■ **Work order**
Start at the line below containing "X108500000Y95300000D02*" and stop at the line containing "X113250000Y75250000D02*". Repeat every line of that stretch exactly, and nothing outside it.
*** Records for this exercise ***
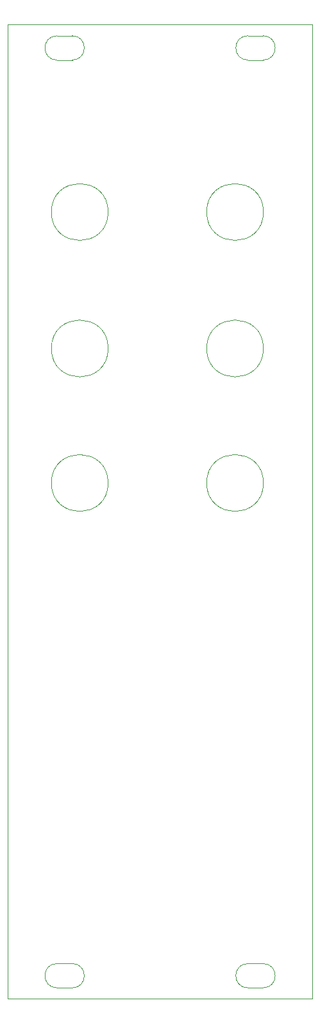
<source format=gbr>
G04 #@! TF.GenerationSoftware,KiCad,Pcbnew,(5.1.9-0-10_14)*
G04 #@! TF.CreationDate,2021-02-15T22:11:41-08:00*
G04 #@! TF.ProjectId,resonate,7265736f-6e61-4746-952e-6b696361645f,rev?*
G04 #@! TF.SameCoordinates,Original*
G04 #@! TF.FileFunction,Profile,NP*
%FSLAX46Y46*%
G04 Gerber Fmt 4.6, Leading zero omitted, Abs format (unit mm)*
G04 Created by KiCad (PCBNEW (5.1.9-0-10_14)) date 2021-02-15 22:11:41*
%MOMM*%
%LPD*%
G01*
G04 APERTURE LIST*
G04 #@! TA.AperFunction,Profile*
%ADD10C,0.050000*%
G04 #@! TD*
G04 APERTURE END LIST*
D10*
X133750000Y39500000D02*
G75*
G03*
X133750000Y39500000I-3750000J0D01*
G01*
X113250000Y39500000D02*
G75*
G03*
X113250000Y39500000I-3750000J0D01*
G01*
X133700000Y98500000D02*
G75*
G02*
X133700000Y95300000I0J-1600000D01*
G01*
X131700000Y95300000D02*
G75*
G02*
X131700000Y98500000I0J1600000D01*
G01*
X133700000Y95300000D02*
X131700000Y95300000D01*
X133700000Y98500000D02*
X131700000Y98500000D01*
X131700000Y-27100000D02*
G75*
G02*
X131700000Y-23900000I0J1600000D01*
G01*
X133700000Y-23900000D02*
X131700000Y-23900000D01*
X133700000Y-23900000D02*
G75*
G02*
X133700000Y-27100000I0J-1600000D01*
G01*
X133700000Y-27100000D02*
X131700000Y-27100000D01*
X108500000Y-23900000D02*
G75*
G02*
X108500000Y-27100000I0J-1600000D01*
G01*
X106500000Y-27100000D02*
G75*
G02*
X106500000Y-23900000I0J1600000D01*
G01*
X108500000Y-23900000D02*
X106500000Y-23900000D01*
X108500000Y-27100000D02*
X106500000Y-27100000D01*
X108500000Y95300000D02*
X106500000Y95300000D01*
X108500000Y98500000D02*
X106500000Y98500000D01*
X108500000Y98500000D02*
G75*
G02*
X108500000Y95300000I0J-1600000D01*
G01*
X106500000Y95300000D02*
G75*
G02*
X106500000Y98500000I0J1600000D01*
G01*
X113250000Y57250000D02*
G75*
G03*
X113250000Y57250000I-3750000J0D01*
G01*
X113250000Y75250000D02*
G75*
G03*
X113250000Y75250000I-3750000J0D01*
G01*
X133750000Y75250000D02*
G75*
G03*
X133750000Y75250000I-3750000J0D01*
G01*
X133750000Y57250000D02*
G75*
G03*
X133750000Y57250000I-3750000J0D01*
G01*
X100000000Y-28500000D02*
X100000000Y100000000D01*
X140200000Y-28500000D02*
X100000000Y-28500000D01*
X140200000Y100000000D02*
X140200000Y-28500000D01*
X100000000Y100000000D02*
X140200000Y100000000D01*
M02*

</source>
*** End of Records for this exercise ***
*** Records for this exercise ***
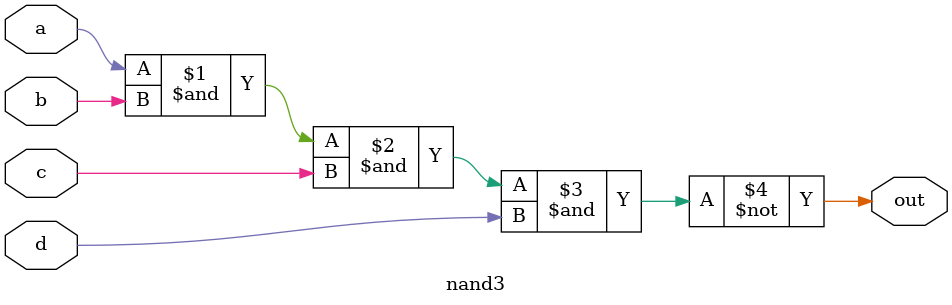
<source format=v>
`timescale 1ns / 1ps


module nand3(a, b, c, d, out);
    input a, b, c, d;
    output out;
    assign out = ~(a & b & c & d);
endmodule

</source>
*** End of Records for this exercise ***
■ **Exercise solution**
X108500000Y95300000D02*
X106500000Y95300000D01*
X108500000Y98500000D02*
X106500000Y98500000D01*
X108500000Y98500000D02*
G75*
G02*
X108500000Y95300000I0J-1600000D01*
G01*
X106500000Y95300000D02*
G75*
G02*
X106500000Y98500000I0J1600000D01*
G01*
X113250000Y57250000D02*
G75*
G03*
X113250000Y57250000I-3750000J0D01*
G01*
X113250000Y75250000D02*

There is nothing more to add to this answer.